■ **ИСХОДНЫЙ ФРАГМЕНТ**
Подлинный историзм в том и познается, что он всякой эпохе, всякому стилю придает одинаковое значение как продукту единого, в конечном итоге, биения органической жизни. Поэтому историк отказывается от всевозможных попыток брать отдельный этап, как относительный акт некой высшей целостности. Во всех попытках создавать ту или иную схему «исторической драмы», характерно именно то, что относительность обычно обрывается на том самом акте, в котором живет и действует сам интерпретатор этой драмы – будь то Гегель, идеолог общественного рая или обновленного христианства. Завтрашний день приносит новый, незаконный – шестой акт наряду с узаконенными пятью. Кончается иллюзия неразгаданности всемирно-исторического плана687.
К счастью для Кузнецова, серьезность этих слов не была расслышана, и инвективы против «Гегеля, идеолога общественного рая или обновленного христианства», направленные, конечно же, на современность, не сказались на довольно успешной в настоящем и будущем профессиональной карьере автора. Однако продолжение работы не увидело света, и к масштабным замыслам, способным соперничать со своим ранним трудом, Кузнецов больше не возвращался. Слишком очевидной оказалась несвоевременность требования «подлинного историзма» с его равным вниманием к различным музыкальным стилям и эпохам в пору, когда бетховеноцентризм занял уже прочные позиции в советской культуре.

■ **ЗАДАНИЕ И ТРЕБОВАНИЯ**
Сократите абзац фрагмента, который начинается словами «К счастью для Кузнецова». Основные факты сохраните. Отвечайте, опираясь только на фрагмент.

■ **ПЕРЕЧЕНЬ**
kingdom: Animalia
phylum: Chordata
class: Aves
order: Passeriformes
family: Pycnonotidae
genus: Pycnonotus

■ **ВЫПОЛНЕННОЕ ЗАДАНИЕ**
Кузнецову повезло: серьезность его слов не расслышали. Выпады против «Гегеля, идеолога общественного рая или обновленного христианства», направленные на современность, не повредили его успешной карьере. Однако продолжение работы так и не было опубликовано, а к масштабным замыслам, сравнимым с ранним трудом, он больше не возвращался. Требование «подлинного историзма» с равным вниманием к разным музыкальным стилям и эпохам оказалось явно несвоевременным: в советской культуре уже прочно утвердился бетховеноцентризм.